As for Lil Meech, he’s grateful for the opportunity to portray his father, who is still serving his sentence in an Oregon prison. “The whole experience has just been a dream come true,” he says. “How many people get the opportunity to portray their father on TV? We’ve had so much support with the show. And it’s such an intriguing story. So I think because of those two factors, it will be successful.”
Unsurprisingly, Da’Vinchi and Lil Meech formed a bond on set. “Working with Da’Vinchi was great. I mean, he is a really talented actor,” Lil Meech says. “Not only did we have great chemistry, but I feel like we were able to really help one another fully become our characters, instead of just playing the role.”
Da’Vinchi, who is heading to Broadway in late October, says they helped each other reach a higher level. “It was dope because oftentimes when you’re telling a true story, it’s seldom that you get to deal with the bloodline who was a part of it, so I was able to ask [Lil Meech] questions to really understand and learn from his uncle and his father,” Da’Vinchi says.
“It was very helpful.
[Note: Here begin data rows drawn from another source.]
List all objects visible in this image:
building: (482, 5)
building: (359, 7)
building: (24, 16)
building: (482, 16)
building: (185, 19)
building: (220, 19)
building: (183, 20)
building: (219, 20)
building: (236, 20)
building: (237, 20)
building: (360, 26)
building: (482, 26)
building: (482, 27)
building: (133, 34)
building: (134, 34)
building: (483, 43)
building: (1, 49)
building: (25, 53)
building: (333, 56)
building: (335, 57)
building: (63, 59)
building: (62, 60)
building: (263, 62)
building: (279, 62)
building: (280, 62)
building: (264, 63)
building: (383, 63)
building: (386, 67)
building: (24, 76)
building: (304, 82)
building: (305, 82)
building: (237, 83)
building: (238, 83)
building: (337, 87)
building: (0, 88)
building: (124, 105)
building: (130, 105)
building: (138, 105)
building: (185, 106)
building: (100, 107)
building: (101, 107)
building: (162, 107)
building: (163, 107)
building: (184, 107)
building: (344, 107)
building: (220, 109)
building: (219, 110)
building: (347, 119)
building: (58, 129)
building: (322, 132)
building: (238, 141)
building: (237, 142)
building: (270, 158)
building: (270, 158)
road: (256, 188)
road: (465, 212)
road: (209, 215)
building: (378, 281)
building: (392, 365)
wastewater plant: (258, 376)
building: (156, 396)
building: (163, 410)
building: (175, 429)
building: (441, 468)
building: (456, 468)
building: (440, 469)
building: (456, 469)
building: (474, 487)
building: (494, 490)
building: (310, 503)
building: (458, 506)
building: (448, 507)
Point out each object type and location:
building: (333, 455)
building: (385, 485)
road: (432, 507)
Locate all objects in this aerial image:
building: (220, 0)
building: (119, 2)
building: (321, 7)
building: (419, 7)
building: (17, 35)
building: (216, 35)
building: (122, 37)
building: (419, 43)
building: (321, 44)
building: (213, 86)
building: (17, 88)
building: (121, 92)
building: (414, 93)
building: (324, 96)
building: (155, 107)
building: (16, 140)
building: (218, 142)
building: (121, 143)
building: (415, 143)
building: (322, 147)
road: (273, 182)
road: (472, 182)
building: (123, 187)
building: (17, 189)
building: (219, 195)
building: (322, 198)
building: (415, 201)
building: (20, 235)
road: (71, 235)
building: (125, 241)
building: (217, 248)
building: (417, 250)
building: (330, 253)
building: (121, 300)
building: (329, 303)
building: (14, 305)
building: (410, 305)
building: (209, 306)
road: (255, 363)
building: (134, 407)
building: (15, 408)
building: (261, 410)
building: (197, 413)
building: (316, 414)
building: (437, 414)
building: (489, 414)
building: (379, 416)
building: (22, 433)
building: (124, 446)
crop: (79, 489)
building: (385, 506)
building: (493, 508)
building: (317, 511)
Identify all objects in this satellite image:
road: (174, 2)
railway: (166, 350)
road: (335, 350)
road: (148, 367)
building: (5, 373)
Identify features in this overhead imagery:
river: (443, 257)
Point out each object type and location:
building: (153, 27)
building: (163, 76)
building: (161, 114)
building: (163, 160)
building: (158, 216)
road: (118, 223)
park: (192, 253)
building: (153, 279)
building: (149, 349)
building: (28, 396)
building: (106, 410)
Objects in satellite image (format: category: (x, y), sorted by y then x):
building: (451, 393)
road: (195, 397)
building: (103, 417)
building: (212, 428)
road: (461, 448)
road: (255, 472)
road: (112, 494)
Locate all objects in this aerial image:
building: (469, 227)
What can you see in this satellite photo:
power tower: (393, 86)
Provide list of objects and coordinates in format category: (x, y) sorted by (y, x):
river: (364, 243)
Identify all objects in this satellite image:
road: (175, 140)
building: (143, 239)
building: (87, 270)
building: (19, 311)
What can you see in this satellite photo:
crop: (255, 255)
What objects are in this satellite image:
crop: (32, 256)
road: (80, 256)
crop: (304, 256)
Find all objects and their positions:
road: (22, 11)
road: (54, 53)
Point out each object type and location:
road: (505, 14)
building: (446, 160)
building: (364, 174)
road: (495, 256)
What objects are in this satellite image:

And considering this was his first-ever acting job. It was great for us to learn off each other. I was learning about his family, and I’m giving him tips on certain things, and it was a beautiful process of growing together. We formed a good brotherhood.” Actress Tasha Smith (For Better Or Worse, Empire, Power) directed several episodes, including the premier and the finale.
And according to Da’Vinchi, her passion set the precedent for the entire show. “Tasha Smith is an extremely passionate, interesting individual,” he says. “Oftentimes, talented individuals have these strange nuances that are hard to understand. But you see how effective it is at the end. Tasha was like one of those basketball coaches that at the beginning I was like, ‘What the f–k is going on?’ But then it’s just like, ‘oh wow.’ She saw it from a dope perspective. She’s super talented in her way of making the words on the page come to life. But you gotta have thick-ass skin to deal with Ms. Tasha.”
Da’Vinchi hopes that after people watch the series, which will air on Starz, they come away with a better grasp on who Meech and Southwest T really are. And what’s more, an understanding of how environment shapes decisions.
“I just hope [audiences] see these two people were human and that their circumstances caused them to take this route,” he says. “But at the same time, you always have choices. And whatever choice you make, you gotta be man enough to deal with the repercussions that could come with it. I also want them to see that family, loyalty and unity can really take you extremely far, no matter what you decide to do.”
Lil Meech agrees. “Even though the story is controversial, my father and BMF are a part of history,” he says. “If you take the vision and innovation he had and apply it to something more conventional, then everyone could relate. I think that’s the message here.”